El hecho de que Dea Gómez (Salamanca, 1989) y Diego Omil (Marín, Pontevedra, 1988) –o mejor dicho, Los Bravú– sean pareja sentimental y profesional no tendría nada de insólito si no fuera porque la profesión que comparten es la pintura. Y lo hacen en la acepción más literal de la palabra: la dupla crea sus obras a cuatro manos. Una circunstancia no tan inusual como podría parecer en el ámbito de la creación contemporánea –ahí están Charles y Ray Eames, Gilbert & George o Christo y Jeanne-Claude, entre otros, para demostrarlo– que ellos explotan multiplicando por dos las posibilidades de un lienzo o de cualquier otro soporte.
Gómez y Omil se conocieron en la facultad de Bellas Artes y dieron sus primeros pasos en el ámbito de la narrativa ilustrada. “Yo estaba todavía terminando la carrera, pero los dos estábamos muy interesados en el mundo editorial, somos unos locos de los libros. Entonces empezamos a hacer pequeñas publicaciones”, recuerda Dea. “En 2012 desarrollamos un proyecto que se llamó Introducción, nudo y desenlace, que eran tres viñetas distintas para poder demostrar a las editoriales que podíamos trabajar como ilustradores freelance manejando todo tipo de estilos. Ahí ni siquiera existía aún Los Bravú”, continúa Diego. Ese proyecto fue la puerta de entrada en una de sus casas de edición independientes favoritas, Fulgencio Pimentel, con la que publicaron un título, Toreromaus, que empezó a darles cierta visibilidad.

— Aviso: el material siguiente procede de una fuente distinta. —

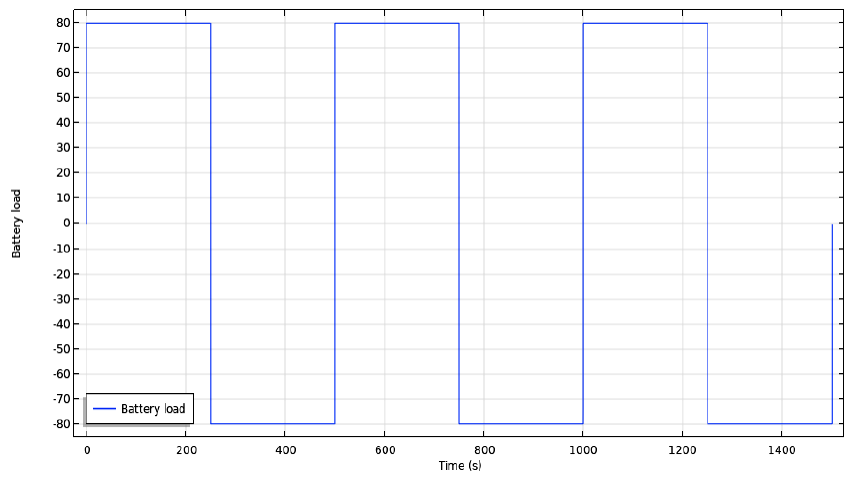
Figure 1. Battery load vs. time.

El nombre artístico de la pareja llegó poco después y es una palabra gallega que, aunque técnicamente se refiere al olor de los animales, también alude a un movimiento contracultural que se dio en el ámbito rural de la región en los años 80. “Sería equiparable a la movida madrileña. Había grupos haciendo rock y cierto arte de vanguardia –como los pintores que se enmarcaban en el atlantismo–, pero en el campo. Todos ellos hacían algo posindustrial, periférico, manual y con cuatro duros, pero siendo modernos. Y en la aldea [Marín, de donde procede Omil] es lo que nos estaba pasando a nosotros”, recuerda el artista. Pero el verdadero punto de inflexión en su trayectoria vino cuando les becó la Real Academia de España en Roma. “Allí nos vimos con un taller enorme, rodeados de unos artistazos de la leche y en un contexto megainspirador como es la ciudad italiana. Nos volvimos locos y dijimos: ‘Hay que volver a pintar’”, explica Gómez. Ese fue el chispazo necesario para aparcar, al menos temporalmente, los libros, y retomar el formato pictórico clásico. “Nos pareció que aquello era una oportunidad. Visitando la ciudad vimos que había algo en el quattrocento y en el primer barroco que se parece al lenguaje gráfico de la ilustración del cómic y que podíamos hacer como un empalme”, afirma Omil, al tiempo que su pareja apunta “cuando vimos los frescos de La leyenda de la Vera Cruz, de Piero della Francesca, realmente nos voló la cabeza. Estuvimos en la Capilla Bacci unas cinco horas”.